Limiter la surveillance aux métadonnées d'utilisation (fréquence, volume, types de requêtes) plutôt qu'au contenu des échanges avec les outils d'IA, sauf cas justifié par un risque avéré de fuite de données confidentielles.
Documenter systématiquement la justification de chaque mesure de surveillance mise en place, en conservant les analyses de proportionnalité et les avis de la délégation du personnel pour démontrer la conformité en cas de contrôle.

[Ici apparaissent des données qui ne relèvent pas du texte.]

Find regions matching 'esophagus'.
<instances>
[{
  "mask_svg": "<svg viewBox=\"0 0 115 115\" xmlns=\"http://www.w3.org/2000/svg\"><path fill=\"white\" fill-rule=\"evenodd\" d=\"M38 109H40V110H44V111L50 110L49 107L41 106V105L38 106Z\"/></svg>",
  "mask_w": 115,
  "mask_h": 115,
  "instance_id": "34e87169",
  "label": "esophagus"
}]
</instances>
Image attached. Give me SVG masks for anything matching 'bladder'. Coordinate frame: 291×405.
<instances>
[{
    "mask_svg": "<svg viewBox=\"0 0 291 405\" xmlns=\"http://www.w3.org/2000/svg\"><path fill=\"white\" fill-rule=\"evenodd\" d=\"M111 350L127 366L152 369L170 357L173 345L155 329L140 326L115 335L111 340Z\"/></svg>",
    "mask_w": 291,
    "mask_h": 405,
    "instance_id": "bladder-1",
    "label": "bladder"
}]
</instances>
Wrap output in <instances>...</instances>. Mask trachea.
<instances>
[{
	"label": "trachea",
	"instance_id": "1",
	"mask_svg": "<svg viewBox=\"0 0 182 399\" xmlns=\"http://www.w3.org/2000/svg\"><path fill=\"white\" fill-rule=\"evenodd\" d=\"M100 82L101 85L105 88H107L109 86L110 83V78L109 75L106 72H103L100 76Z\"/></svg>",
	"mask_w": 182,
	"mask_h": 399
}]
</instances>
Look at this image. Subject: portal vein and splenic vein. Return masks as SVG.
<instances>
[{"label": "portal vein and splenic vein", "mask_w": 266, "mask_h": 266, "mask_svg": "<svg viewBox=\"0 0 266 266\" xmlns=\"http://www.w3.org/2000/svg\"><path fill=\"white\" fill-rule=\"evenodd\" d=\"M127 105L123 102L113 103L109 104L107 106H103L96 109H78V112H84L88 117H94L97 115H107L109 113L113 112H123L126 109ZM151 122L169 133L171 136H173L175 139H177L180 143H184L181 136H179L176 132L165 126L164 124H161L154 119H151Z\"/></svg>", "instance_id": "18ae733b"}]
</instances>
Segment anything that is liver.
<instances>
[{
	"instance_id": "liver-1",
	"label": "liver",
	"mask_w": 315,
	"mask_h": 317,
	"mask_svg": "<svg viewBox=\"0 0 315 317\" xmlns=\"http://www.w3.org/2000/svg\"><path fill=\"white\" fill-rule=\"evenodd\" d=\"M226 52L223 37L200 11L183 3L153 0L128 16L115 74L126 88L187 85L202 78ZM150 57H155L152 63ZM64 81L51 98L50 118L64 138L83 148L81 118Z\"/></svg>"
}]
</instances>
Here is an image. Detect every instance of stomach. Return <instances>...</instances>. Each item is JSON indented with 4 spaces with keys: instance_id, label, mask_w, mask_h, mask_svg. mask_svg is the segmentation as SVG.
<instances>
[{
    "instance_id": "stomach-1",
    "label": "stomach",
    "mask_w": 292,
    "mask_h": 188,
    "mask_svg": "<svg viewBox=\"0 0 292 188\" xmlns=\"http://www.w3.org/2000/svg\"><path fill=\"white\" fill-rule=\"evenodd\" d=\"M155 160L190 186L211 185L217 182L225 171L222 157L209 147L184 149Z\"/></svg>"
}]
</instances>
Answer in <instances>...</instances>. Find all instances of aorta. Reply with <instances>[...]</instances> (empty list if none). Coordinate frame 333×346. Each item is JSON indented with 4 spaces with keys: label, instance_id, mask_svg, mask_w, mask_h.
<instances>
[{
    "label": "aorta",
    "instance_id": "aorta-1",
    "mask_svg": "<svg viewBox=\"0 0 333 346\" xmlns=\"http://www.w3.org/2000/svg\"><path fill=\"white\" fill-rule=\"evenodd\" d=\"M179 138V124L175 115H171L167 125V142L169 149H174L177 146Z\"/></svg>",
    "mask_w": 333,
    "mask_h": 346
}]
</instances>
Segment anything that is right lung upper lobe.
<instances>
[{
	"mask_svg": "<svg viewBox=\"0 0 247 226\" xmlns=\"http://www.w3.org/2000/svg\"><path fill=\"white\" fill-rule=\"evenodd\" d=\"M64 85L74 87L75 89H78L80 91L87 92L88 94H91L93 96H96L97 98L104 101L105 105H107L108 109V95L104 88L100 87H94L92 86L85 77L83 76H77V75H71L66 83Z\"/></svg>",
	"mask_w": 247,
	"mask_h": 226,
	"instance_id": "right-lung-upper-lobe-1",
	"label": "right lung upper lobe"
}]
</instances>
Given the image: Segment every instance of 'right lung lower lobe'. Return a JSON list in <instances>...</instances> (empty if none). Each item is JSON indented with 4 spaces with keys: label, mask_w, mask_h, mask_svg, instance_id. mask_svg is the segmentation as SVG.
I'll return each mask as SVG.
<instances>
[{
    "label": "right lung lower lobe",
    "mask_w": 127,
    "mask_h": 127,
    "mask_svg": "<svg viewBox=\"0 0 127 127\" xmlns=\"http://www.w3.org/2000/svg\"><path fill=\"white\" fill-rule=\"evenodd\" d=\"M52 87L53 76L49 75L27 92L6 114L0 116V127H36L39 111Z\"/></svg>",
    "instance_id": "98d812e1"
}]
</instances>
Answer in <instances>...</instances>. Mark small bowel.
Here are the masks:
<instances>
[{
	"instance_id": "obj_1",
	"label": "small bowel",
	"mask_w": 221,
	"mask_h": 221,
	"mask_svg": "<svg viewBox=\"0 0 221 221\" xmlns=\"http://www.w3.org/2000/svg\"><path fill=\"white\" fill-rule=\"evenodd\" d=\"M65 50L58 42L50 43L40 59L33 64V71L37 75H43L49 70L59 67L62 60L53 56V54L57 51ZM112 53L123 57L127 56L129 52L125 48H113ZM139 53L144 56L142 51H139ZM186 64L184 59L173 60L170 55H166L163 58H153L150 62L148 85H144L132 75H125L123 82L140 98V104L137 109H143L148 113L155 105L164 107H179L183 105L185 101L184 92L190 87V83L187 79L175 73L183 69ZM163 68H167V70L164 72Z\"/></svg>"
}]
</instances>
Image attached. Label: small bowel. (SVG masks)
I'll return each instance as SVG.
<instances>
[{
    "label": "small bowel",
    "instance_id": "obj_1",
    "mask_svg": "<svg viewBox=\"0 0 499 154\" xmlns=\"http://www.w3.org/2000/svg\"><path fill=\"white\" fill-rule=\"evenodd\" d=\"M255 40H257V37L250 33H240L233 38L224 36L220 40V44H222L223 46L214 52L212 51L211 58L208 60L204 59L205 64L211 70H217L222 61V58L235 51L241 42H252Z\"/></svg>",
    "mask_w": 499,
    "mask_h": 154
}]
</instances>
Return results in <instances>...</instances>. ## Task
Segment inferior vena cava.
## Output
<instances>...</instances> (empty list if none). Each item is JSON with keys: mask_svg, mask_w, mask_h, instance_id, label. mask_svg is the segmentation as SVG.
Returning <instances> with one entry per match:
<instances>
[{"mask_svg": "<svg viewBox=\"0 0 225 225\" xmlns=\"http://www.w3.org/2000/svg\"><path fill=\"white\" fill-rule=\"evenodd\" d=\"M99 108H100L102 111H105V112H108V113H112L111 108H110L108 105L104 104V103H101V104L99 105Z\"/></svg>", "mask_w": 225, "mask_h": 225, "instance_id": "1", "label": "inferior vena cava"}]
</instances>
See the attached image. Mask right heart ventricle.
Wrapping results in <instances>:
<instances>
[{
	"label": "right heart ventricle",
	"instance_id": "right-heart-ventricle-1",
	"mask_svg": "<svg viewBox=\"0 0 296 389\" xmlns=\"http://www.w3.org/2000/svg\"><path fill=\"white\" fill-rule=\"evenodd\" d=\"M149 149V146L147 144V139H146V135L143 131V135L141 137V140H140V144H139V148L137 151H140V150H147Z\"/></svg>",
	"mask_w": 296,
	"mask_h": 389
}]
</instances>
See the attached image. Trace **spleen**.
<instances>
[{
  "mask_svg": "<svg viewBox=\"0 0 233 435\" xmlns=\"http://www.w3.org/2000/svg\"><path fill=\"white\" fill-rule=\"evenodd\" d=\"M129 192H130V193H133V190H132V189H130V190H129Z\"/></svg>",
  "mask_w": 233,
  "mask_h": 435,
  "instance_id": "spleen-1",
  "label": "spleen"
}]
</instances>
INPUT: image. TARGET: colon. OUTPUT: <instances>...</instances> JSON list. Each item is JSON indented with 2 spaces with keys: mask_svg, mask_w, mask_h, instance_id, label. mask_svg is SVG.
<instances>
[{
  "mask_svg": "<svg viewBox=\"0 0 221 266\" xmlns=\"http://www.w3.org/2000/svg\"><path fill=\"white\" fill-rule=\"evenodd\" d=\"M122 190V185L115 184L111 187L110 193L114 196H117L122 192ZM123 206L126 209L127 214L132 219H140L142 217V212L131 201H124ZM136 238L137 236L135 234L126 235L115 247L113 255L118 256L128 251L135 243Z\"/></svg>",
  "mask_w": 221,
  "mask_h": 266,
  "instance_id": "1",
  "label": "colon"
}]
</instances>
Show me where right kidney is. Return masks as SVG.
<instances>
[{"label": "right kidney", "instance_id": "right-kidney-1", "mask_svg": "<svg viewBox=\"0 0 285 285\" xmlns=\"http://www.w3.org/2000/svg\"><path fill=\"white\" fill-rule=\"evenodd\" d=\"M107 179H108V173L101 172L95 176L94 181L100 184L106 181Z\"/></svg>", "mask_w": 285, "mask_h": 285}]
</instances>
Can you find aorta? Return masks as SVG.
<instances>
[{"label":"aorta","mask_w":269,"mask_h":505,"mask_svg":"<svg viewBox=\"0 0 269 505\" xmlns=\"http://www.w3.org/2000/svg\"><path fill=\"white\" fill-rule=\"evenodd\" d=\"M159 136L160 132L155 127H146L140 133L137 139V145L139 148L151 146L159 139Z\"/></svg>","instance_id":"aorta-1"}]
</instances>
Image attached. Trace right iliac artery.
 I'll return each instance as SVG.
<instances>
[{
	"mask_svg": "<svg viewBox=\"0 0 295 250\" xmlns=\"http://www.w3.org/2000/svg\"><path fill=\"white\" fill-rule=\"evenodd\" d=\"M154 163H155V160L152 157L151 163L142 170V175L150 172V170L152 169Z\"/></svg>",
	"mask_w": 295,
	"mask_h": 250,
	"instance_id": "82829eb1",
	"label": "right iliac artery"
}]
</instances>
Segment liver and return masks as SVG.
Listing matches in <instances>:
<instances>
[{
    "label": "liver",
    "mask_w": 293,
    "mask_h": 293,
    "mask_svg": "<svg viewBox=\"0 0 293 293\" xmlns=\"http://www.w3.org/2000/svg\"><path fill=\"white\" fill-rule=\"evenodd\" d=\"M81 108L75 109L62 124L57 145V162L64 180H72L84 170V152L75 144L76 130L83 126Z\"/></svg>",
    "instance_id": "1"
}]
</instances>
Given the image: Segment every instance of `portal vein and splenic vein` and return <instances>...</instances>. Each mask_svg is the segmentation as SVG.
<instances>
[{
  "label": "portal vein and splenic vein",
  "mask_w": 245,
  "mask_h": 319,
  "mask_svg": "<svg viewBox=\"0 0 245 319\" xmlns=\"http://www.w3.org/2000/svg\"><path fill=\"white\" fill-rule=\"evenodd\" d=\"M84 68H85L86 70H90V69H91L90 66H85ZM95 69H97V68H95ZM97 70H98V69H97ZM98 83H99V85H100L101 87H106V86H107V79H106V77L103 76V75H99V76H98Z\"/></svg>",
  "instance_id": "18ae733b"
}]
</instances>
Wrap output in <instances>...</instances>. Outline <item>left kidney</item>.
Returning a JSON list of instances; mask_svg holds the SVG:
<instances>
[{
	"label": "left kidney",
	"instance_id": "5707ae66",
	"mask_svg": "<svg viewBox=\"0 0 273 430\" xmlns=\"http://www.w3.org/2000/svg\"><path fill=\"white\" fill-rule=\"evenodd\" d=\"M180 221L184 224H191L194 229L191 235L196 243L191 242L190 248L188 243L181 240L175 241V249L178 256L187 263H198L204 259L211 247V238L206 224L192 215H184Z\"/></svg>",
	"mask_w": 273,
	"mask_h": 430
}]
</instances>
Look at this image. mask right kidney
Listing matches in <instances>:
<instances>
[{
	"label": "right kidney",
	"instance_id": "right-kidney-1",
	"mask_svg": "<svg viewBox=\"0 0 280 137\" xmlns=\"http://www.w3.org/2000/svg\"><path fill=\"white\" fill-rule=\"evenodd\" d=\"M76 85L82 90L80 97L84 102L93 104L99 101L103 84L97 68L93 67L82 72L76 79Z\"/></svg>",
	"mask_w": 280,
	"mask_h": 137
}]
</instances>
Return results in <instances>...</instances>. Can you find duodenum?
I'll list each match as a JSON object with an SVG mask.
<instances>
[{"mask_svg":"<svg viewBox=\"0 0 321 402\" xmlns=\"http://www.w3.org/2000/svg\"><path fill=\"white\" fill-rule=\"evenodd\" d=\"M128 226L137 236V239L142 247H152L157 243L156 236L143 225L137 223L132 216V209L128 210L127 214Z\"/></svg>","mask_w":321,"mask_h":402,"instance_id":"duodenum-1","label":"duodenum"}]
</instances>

Éviter toute surveillance discriminatoire ciblant certaines catégories de salariés sans justification objective liée à leur fonction ou à leur niveau d'accès aux données sensibles.
Cadre juridique
| Référence | Objet |
|---|---|
| Art. L.261-1 | Traitement de données à caractère personnel à des fins de surveillance des salariés sur le lieu de travail |
| Art. L.414-4 | Consultation obligatoire de la délégation du personnel sur les dispositifs de surveillance |
| RGPD - Article 6.1.f | Base juridique : intérêt légitime du responsable de traitement |
| RGPD - Article 13 | Obligation d'information des personnes concernées |
| RGPD - Article 35 | Analyse d'impact relative à la protection des données (AIPD) |
| Loi du 1er août 2018 | Mise en œuvre du RGPD au Luxembourg et compétences de la CNPD |
| AI Act - Article 26 | Obligations du déployeur en matière de supervision et de contrôle de l'utilisation |
Note
La surveillance des salariés dans leur utilisation de l'IA doit respecter un équilibre entre les intérêts légitimes de l'employeur (protection des données d'entreprise, respect de la conformité) et le droit à la vie privée des travailleurs. La CNPD sanctionne les dispositifs de surveillance disproportionnés ou mis en place sans information préalable.
L'employeur doit privilégier une approche de confiance encadrée par une charte IA claire, plutôt qu'une surveillance systématique qui risque de détériorer le climat social et d'engendrer des contentieux.